But then a deal was done. The financial provisions were reformed, there was a promise of reviewing Scotland's troubled relationship with the UK Supreme Court and very limited plans to return certain powers to Westminster were dropped.

The deal fell very far short of the demands initially advanced by the Scottish Government which included the devolution of corporation tax.

But it was a compromise. And, politically, Scottish Ministers calculated that the ground had shifted, that the core issue was now the independence referendum - and that the voting public would simply not comprehend, fully, why a Nationalist government was seemingly turning down more power for Scotland.

And so, all passion spent, we arrived at today's debate, prior to final ratification of the Bill by Westminster next week.

Labour's James Kelly met the mood. He eschewed rhetoric, mostly, praising the Bill while noting areas - such as the devolution of Air Passenger Duty - where he would want to go further.

On the Scottish Government's submissions, he was mildly scathing. They resembled "a poorly presented student essay", lacking detail.

Image source, Other
Image caption,

Borrowing powers will go to Holyrood

For the government, Bruce Crawford was in fine, confident form. He narrated, frankly, the transition in Ministerial attitudes - while insisting that the "harm" potentially contained in the Bill had been removed.

On the issue of detail, Mr Crawford plainly regarded the Ministerial submission as a doctoral thesis - by comparison with what he regarded as the complete absence of information from those parties adhering to the Union as to what might be the ultimate alternative to independence.

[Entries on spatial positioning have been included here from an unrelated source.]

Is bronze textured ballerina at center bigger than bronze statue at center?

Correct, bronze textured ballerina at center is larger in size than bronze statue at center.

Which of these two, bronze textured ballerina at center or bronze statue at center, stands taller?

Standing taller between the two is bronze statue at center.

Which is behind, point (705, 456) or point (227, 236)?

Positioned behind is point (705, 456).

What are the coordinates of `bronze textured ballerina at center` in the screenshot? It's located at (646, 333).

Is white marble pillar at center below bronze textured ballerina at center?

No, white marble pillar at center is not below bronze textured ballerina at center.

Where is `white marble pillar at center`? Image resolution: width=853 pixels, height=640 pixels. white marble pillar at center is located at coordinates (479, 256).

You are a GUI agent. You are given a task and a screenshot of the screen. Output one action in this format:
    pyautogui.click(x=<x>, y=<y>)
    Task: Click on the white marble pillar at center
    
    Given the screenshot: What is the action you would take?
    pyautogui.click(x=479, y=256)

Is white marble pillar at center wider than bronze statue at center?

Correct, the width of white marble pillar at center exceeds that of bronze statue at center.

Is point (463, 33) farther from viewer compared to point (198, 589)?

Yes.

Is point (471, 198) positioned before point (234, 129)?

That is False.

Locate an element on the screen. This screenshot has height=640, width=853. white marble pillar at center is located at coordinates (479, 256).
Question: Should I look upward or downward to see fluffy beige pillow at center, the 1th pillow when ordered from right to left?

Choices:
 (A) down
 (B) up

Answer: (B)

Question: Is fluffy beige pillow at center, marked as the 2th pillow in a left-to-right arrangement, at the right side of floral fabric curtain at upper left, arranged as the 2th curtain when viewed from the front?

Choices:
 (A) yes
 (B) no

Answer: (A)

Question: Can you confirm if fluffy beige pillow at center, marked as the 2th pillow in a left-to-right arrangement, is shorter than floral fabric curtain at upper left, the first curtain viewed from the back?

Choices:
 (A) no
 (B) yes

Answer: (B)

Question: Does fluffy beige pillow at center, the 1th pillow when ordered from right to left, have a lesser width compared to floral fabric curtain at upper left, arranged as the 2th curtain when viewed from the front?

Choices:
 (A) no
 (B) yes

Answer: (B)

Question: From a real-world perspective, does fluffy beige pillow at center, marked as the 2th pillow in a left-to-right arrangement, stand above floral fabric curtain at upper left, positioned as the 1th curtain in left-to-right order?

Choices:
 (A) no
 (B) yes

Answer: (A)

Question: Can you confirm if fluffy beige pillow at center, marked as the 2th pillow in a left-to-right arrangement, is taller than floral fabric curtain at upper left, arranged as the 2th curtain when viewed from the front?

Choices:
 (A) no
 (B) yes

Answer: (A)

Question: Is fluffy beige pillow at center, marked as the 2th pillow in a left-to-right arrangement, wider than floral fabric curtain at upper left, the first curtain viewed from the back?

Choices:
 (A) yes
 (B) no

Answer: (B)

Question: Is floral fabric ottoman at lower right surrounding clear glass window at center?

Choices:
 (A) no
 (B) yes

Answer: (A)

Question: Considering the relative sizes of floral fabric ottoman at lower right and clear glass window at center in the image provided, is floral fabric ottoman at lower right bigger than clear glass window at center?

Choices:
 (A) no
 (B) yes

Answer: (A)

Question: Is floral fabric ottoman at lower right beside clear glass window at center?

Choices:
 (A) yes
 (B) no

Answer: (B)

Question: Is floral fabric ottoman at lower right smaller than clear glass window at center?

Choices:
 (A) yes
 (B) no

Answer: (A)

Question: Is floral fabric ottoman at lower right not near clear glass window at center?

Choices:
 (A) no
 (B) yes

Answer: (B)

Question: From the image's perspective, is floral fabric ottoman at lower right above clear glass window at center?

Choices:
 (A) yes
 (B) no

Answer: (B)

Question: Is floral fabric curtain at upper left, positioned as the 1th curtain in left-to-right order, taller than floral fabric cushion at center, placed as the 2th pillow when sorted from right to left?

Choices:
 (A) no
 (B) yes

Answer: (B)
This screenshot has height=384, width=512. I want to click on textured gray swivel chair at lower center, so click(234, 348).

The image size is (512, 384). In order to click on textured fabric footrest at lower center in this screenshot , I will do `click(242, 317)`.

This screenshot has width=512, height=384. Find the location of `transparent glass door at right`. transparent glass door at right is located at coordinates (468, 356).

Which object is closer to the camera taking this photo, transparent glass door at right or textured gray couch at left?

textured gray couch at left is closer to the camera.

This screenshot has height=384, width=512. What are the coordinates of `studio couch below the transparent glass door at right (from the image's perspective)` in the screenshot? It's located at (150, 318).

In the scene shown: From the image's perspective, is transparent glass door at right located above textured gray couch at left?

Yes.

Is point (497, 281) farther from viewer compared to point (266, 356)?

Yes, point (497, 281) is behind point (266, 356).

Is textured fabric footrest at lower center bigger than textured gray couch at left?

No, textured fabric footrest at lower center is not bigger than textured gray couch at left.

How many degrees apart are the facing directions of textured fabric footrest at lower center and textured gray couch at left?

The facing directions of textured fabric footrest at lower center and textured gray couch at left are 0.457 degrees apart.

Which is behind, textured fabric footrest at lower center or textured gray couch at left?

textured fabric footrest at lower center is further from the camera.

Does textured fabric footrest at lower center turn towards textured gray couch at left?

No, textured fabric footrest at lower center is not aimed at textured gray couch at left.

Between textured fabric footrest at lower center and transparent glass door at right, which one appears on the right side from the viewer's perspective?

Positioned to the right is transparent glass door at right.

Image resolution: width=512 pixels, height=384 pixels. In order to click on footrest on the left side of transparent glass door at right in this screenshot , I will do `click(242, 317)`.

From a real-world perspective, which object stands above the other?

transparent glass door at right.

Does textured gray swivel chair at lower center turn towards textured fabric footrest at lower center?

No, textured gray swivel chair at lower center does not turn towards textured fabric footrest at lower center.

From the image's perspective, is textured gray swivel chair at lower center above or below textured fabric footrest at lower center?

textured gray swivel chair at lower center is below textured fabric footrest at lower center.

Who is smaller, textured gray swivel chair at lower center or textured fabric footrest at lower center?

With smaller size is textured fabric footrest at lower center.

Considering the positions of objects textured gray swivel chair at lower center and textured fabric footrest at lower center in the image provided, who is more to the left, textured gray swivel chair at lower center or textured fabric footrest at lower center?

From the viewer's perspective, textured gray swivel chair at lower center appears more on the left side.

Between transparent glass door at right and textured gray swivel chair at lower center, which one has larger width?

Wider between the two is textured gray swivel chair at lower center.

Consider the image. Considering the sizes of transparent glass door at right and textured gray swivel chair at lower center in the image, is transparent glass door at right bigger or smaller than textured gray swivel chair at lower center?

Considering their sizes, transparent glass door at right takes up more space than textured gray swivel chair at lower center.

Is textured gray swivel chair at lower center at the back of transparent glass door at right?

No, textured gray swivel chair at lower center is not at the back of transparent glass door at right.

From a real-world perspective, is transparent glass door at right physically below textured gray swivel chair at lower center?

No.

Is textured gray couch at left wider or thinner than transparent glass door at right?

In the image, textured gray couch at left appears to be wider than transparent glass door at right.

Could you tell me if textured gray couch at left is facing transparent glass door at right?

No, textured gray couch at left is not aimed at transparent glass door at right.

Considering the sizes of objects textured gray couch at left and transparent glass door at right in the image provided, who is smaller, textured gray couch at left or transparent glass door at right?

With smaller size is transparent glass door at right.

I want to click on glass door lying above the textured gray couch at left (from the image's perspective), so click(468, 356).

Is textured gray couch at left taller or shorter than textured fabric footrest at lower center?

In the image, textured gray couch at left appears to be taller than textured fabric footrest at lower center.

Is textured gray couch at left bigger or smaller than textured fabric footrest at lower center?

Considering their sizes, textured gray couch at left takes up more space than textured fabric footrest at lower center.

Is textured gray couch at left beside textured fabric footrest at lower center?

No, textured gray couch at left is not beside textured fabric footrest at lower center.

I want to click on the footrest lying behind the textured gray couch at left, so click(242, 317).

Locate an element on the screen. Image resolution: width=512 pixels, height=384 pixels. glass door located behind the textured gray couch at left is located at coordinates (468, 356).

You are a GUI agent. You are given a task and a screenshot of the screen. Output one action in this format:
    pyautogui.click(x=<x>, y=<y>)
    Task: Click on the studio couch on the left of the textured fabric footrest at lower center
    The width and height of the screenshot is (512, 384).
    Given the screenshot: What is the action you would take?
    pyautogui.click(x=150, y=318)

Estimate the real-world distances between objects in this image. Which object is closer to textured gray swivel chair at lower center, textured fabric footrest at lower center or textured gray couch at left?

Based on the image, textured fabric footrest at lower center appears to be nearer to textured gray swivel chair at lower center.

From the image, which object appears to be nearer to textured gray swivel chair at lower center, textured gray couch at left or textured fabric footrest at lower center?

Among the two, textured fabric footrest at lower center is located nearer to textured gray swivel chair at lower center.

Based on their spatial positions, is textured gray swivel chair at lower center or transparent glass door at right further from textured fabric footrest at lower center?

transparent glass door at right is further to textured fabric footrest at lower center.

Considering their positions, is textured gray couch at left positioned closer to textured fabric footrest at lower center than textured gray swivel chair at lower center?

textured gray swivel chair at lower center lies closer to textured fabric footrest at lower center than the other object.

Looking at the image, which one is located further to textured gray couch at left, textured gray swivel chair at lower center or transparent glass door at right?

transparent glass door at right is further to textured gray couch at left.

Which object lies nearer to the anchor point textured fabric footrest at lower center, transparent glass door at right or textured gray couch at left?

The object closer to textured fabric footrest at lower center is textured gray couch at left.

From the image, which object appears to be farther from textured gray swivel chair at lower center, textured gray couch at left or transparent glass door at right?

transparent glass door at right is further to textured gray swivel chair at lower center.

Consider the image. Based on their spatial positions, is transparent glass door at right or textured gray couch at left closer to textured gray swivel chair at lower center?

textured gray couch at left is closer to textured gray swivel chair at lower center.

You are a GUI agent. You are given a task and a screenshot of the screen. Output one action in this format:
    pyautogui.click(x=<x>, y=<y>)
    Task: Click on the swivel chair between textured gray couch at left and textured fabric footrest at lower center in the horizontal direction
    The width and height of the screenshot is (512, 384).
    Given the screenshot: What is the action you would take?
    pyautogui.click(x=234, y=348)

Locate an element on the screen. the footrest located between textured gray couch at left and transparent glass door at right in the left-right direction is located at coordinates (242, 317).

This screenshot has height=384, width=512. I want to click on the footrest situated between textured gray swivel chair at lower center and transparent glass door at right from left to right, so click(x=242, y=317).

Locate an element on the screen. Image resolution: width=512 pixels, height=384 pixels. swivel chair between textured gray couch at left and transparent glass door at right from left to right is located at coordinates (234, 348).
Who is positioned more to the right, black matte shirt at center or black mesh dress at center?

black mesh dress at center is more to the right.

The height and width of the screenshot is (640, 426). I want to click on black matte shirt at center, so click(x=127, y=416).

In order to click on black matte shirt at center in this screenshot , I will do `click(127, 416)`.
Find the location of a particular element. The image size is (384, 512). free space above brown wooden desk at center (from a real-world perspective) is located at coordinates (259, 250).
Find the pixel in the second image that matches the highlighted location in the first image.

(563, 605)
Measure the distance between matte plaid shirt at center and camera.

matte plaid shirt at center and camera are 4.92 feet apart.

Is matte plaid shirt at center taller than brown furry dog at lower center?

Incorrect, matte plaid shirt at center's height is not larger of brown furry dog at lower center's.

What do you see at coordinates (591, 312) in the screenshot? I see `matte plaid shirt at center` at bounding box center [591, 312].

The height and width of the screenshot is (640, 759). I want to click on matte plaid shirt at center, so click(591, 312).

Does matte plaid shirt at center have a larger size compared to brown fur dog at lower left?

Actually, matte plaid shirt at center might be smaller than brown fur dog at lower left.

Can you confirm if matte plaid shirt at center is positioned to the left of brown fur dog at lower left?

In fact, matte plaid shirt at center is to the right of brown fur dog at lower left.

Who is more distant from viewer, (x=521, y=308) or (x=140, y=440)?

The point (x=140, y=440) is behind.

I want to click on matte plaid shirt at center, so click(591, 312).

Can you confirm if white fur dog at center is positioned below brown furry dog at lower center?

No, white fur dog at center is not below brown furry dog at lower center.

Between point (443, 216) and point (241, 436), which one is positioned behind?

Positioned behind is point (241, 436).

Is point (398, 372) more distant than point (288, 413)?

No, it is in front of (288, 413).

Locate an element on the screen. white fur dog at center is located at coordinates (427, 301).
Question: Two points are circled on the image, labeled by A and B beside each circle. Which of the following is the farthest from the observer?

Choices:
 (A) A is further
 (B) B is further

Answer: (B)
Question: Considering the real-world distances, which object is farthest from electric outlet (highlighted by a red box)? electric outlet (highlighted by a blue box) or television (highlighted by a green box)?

For the Tories, David McLetchie provided a master class in light satire, lampooning the problems which he discerned in each of the SNP's proposals. They were engaged, he said, in "either a humiliating climbdown or a tactical retreat". Or possibly both.

Willie Rennie, for the Liberal Democrats, similarly mocked Ministers for changing tack, asserting that they had been more firmly focused upon headlines. But, again, it was gentle, subdued.

There will be days, other days, when Scotland's future is at stake. Whatever the significance of the Scotland Bill, this did not feel like one of those days.